** Exercise input follows **
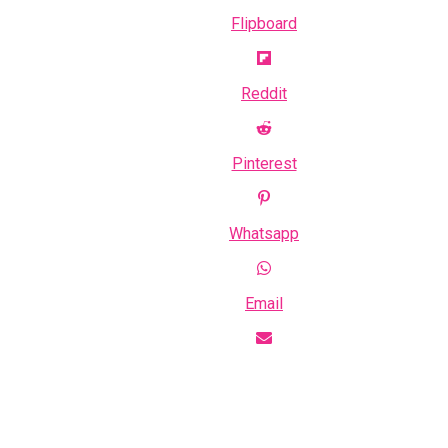
Flipboard
ik Yol Yardım | Tavşanlı Lastikçi Oto Lastik
iyet Mahallesi’nde Fırın Deposunda Yangın Paniği: Fa
Reddit
lı Taşımacılık Ve Okul Servisler
Pinterest
ellik Merkezi: Işığınızı Ortaya Çıkaran Kişiye Özel Den
Whatsapp
Email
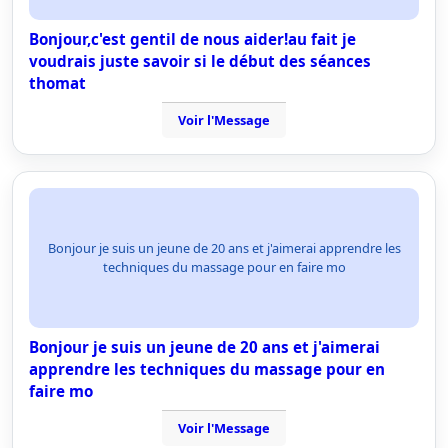
Bonjour,c'est gentil de nous aider!au fait je
voudrais juste savoir si le début des séances
thomat
Voir l'Message
Bonjour je suis un jeune de 20 ans et j'aimerai apprendre les
techniques du massage pour en faire mo
Bonjour je suis un jeune de 20 ans et j'aimerai
apprendre les techniques du massage pour en
faire mo
Voir l'Message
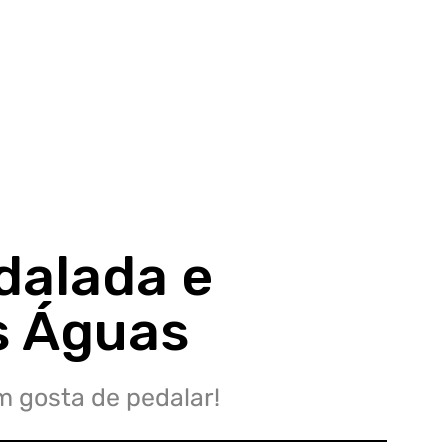
dalada e
s Águas
 gosta de pedalar!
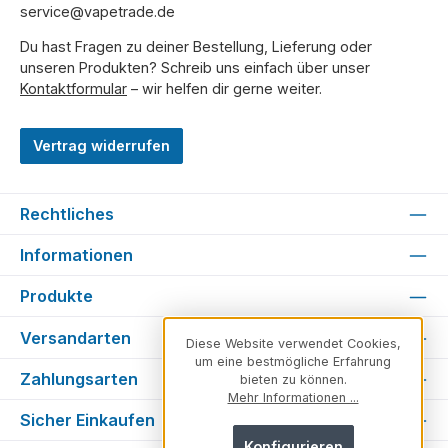
service@vapetrade.de
Du hast Fragen zu deiner Bestellung, Lieferung oder
unseren Produkten? Schreib uns einfach über unser
Kontaktformular
– wir helfen dir gerne weiter.
Vertrag widerrufen
Rechtliches
Informationen
Produkte
Versandarten
Diese Website verwendet Cookies,
um eine bestmögliche Erfahrung
Zahlungsarten
bieten zu können.
Mehr Informationen ...
Sicher Einkaufen
Konfigurieren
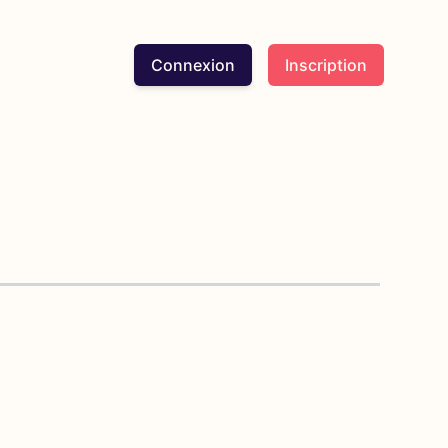
Connexion
Inscription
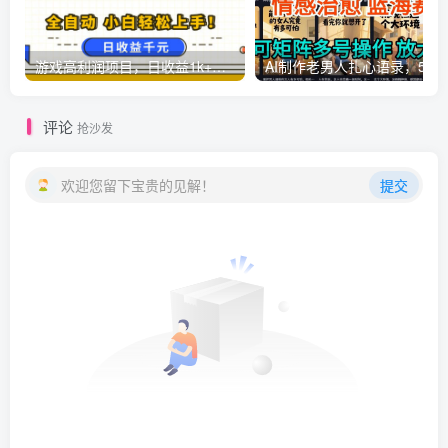
游戏高利润项目，日收益1k+，全自动，无需值守，解放双手，小白轻松上手【揭秘】
AI制作老男人扎心语录，5分钟一条，操
评论
抢沙发
欢迎您留下宝贵的见解！
提交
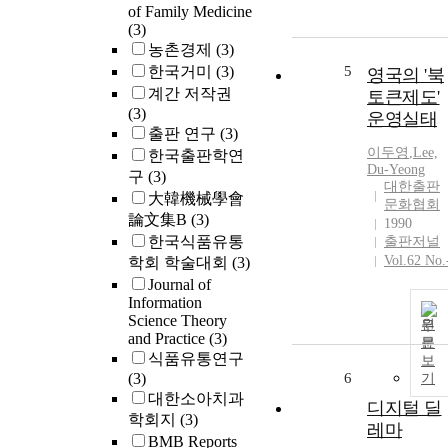
of Family Medicine
(3)
농촌경제
(3)
한국거미
(3)
5
영국의 '북
계간 저작권
토큰제도'
(3)
운영실태
출판 연구
(3)
이두영
,
Lee,
한국출판학연
Du-Yeong
구
(3)
대한출판
大韓機械學會
문화협회
論文集B
(3)
1990
한국식품유통
출판저널
Vol.62 No.
학회 학술대회
(3)
Journal of
Information
Science Theory
원
and Practice
(3)
문
식품유통연구
보
(3)
6
기
대한소아치과
디지털 딜
학회지
(3)
레마
BMB Reports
** End of Exercise input **
#### [Your goal]
Render every line above as a numbered list, skipping any blank ones. Leave the pictures out of your answer.

#### [Answer for the task]
1. Flipboard
2. ik Yol Yardım | Tavşanlı Lastikçi Oto Lastik
3. iyet Mahallesi’nde Fırın Deposunda Yangın Paniği: Fa
4. Reddit
5. lı Taşımacılık Ve Okul Servisler
6. Pinterest
7. ellik Merkezi: Işığınızı Ortaya Çıkaran Kişiye Özel Den
8. Whatsapp
9. Email
10. Bonjour,c'est gentil de nous aider!au fait je
11. voudrais juste savoir si le début des séances
12. thomat
13. Voir l'Message
14. Bonjour je suis un jeune de 20 ans et j'aimerai apprendre les
15. techniques du massage pour en faire mo
16. Bonjour je suis un jeune de 20 ans et j'aimerai
17. apprendre les techniques du massage pour en
18. faire mo
19. Voir l'Message
20. dalada e
21. s Águas
22.  gosta de pedalar!
23. service@vapetrade.de
24. Du hast Fragen zu deiner Bestellung, Lieferung oder
25. unseren Produkten? Schreib uns einfach über unser
26. Kontaktformular
27. – wir helfen dir gerne weiter.
28. Vertrag widerrufen
29. Rechtliches
30. Informationen
31. Produkte
32. Versandarten
33. Diese Website verwendet Cookies,
34. um eine bestmögliche Erfahrung
35. Zahlungsarten
36. bieten zu können.
37. Mehr Informationen ...
38. Sicher Einkaufen
39. Konfigurieren
40. Connexion
41. Inscription
42. 游戏高利润项目，日收益1k+，全自动，无需值守，解放双手，小白轻松上手【揭秘】
43. AI制作老男人扎心语录，5分钟一条，操
44. 评论
45. 抢沙发
46. 欢迎您留下宝贵的见解！
47. 提交
48. of Family Medicine
49. (3)
50. 농촌경제
51. (3)
52. 한국거미
53. (3)
54. 5
55. 영국의 '북
56. 계간 저작권
57. 토큰제도'
58. (3)
59. 운영실태
60. 출판 연구
61. (3)
62. 이두영
63. ,
64. Lee,
65. 한국출판학연
66. Du-Yeong
67. 구
68. (3)
69. 대한출판
70. 大韓機械學會
71. 문화협회
72. 論文集B
73. (3)
74. 1990
75. 한국식품유통
76. 출판저널
77. Vol.62 No.
78. 학회 학술대회
79. (3)
80. Journal of
81. Information
82. Science Theory
83. 원
84. and Practice
85. (3)
86. 문
87. 식품유통연구
88. 보
89. (3)
90. 6
91. 기
92. 대한소아치과
93. 디지털 딜
94. 학회지
95. (3)
96. 레마
97. BMB Reports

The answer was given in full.